There are several reasons the coaches aren't rushing Vaughn into heavy duty. One is that he's still understandably afraid what a solid hit might do to the knee. Another is that there are other tailbacks on the team, namely Troy Jackson, who rushed for 152 yards against Wake.

"It's tough not to play Troy," said coach Joe Krivak. "It's true that Andre was a step or a tackle from breaking a long one, but he's still tentative. He'll overcome that as he continues to play."

Vaughn has rushed 19 times for 79 yards and returned seven kickoffs for a 22-yard average. His activity against Wake was his most extensive yet.

Vaughn might not have been so determined to come back if he already had a taste of college football. But until this season he hadn't played a down. He was redshirted in 1988 and was recovering from reconstructive knee surgery last fall.

"I never had a chance to play at this level, and that was the biggest driving point," Vaughn said. "If I had played a year or two of college ball, maybe I wouldn't have come back."

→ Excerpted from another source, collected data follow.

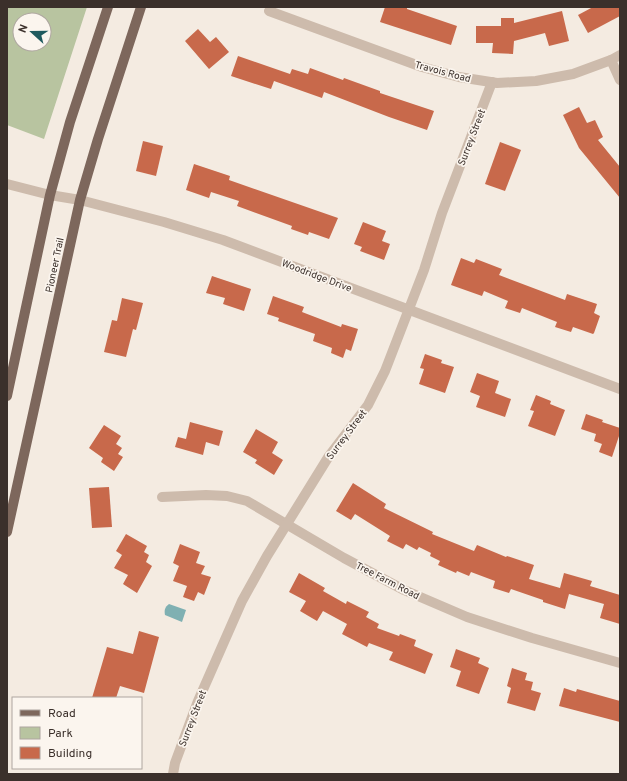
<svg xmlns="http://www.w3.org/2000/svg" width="627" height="781" viewBox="0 0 627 781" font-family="Overpass,sans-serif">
<rect width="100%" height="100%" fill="#f4ebe1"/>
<path fill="#b8c4a0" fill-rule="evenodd" d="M7,7H87L44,139L7,125ZM20,20H44V44H20Z"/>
<path fill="#7fb0b2" d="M169,604L186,610L182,622L165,615C164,610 165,607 169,604Z"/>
<g fill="#c8694b">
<polygon points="385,7 407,7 407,9 457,26 451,45 380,22"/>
<polygon points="593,7 620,7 620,16 588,33 578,15"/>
<polygon points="562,11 569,41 549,46 545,33 514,41 513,54 492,53 493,43 476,43 476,26 501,26 501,18 514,18 514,23"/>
<polygon points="198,29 210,42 216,37 229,52 209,69 185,41"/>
<polygon points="238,56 290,74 292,69 308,74 310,68 343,80 344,78 380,91 380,93 434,111 427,130 389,117 324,92 322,98 274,81 271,89 231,76"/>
<polygon points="579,107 587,123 595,120 603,137 598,140 620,167 620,198 579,148 563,115"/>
<polygon points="143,141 163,146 156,176 136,171"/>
<polygon points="500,142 521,150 505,191 485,184"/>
<polygon points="194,164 230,176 229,180 338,218 329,239 309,232 308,235 291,229 292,226 237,206 239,201 211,192 209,198 186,190"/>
<polygon points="363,222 386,231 382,241 390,244 384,260 360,251 362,247 354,244"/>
<polygon points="461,258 474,263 476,259 502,269 499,275 565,300 567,294 597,304 594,313 600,316 594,333 593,334 573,327 571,332 555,327 557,322 522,308 520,313 505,308 508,301 484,291 482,296 451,285"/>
<polygon points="212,276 251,289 244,311 223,304 225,298 206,293"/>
<polygon points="273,296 304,307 302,312 341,327 342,324 358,329 351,351 346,349 343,358 331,353 332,348 313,341 315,334 278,321 279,318 267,314"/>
<polygon points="122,298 143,303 136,330 133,329 126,357 104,352 112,320 117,321"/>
<polygon points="425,354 442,360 441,363 454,367 445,393 419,384 424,369 420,368"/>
<polygon points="477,373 499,381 495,393 511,399 505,417 476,407 480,396 470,392"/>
<polygon points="536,395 551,401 550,404 565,410 555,436 528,426 534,411 530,410"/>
<polygon points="586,414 603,420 602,422 620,428 620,433 612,457 599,452 602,444 594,441 596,434 581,429"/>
<polygon points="190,422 223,431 219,446 206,442 203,455 175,447 178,437 186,439"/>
<polygon points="104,425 121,436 116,444 122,448 118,454 123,457 114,471 101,462 103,458 89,448"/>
<polygon points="256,429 278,442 272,453 283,460 274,475 255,463 257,460 243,452"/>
<polygon points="353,483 386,504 384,508 433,532 432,534 474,551 477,545 506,557 507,556 534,565 529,579 560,588 564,573 592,581 590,586 620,595 620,624 600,618 604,604 569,594 565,609 543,602 543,600 511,589 509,593 493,588 495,581 471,572 469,576 457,571 456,573 438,565 440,561 430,556 431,553 419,547 417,550 406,544 403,549 387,541 390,536 355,514 351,520 336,511"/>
<polygon points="109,487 112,527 92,528 89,488"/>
<polygon points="126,534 147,546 144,552 149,555 146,562 152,566 137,593 123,584 128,575 114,568 122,555 116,551"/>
<polygon points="180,544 200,552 196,563 205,566 201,574 211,577 204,595 198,592 194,601 183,597 187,586 173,581 179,566 173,563"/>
<polygon points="299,573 325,588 323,591 346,604 347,601 369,612 366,617 379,624 377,628 399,636 400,634 416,640 414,646 433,654 425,674 389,660 393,652 369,643 367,647 342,634 347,624 323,611 317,621 300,611 306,601 289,592"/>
<polygon points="139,631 159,637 144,693 120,686 116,698 92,698 107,647 133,654"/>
<polygon points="456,649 480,658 478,663 489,668 479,694 456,686 461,671 450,667"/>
<polygon points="512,668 527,673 525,680 533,682 531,690 541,693 535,711 507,703 511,688 507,686"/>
<polygon points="564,688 576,692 577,689 620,701 620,722 559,706"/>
</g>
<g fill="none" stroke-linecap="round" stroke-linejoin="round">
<g stroke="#cdbbac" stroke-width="10">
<polyline points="269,11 422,67 459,77 497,83 536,81 573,74 611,60 620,55"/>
<polyline points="611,60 620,80"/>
<polyline points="7,184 50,195 80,200 164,222 223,240 620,389"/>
<polyline points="162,497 206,495 227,496 247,501 344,558 404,590 467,617 532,638 620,663"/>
<polyline points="173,774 175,763 198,701 242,601 267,556 329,456 368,405 385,371 424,270 442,213 492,82"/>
</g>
<g stroke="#7d675c" stroke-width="10">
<polyline points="7,396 50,195 70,122 108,7"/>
<polyline points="7,532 80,200 98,139 141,7"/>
</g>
</g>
<g text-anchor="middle" stroke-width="3.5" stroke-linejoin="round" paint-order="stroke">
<g font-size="10" fill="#3b302b" stroke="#fbf5ee">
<text transform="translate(443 71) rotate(15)" y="4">Travois Road</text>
<text transform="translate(471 137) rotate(-69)" y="4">Surrey Street</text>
<text transform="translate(54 265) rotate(-78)" y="4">Pioneer Trail</text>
<text transform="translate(317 275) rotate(21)" y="4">Woodridge Drive</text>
<text transform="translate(346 434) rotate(-53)" y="4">Surrey Street</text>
<text transform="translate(388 580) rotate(27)" y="4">Tree Farm Road</text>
<text transform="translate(192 718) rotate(-69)" y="4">Surrey Street</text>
</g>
</g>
<rect width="627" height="781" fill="none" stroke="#3b302b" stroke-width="16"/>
<rect x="12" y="697" width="130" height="72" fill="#fbf5ee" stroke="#aea6a0"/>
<rect x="20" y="710" width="20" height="6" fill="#7d675c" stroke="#aea6a0"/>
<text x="48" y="717" font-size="12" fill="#3b302b">Road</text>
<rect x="20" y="727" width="20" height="12" fill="#b8c4a0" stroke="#aea6a0"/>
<text x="48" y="737" font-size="12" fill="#3b302b">Park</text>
<rect x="20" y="747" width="20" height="12" fill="#c8694b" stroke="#aea6a0"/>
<text x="48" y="757" font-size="12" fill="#3b302b">Building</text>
<g transform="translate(32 32) rotate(291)"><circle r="19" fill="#fbf5ee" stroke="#aea6a0"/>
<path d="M0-3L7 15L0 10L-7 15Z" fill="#1f5a5e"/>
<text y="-6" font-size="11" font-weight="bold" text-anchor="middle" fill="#3b302b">N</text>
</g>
</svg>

The pain during the rehabilitation process "was unbelievable, something I'd never want to go through again."

Still, as Whittlesey noted, Vaughn was not progressing as rapidly as the other tailbacks. For a two-week stretch last month, the coaches switched him to wide receiver.

"We were low on wide receivers at the time and we also wanted to protect Andre's knee," Whittlesey said. "Since we moved him back to running back, he seems to have more confidence. He's getting better every day."


Jackson's 152-yard outburst against Wake raised his rushing total to 470 with four games to go. He's only 12 yards shy of the Maryland high last year set by Ricky Johnson.


Stanley Dorsey, Duke's freshman wide receiver from McDonogh, is a candidate for Atlantic Coast Conference Rookie of the Year.

In his first start, in last week's 49-18 win over Western Carolina, Dorsey caught four passes for 87 yards and two touchdowns. For the season, he has nine receptions for 193 yards and four scores.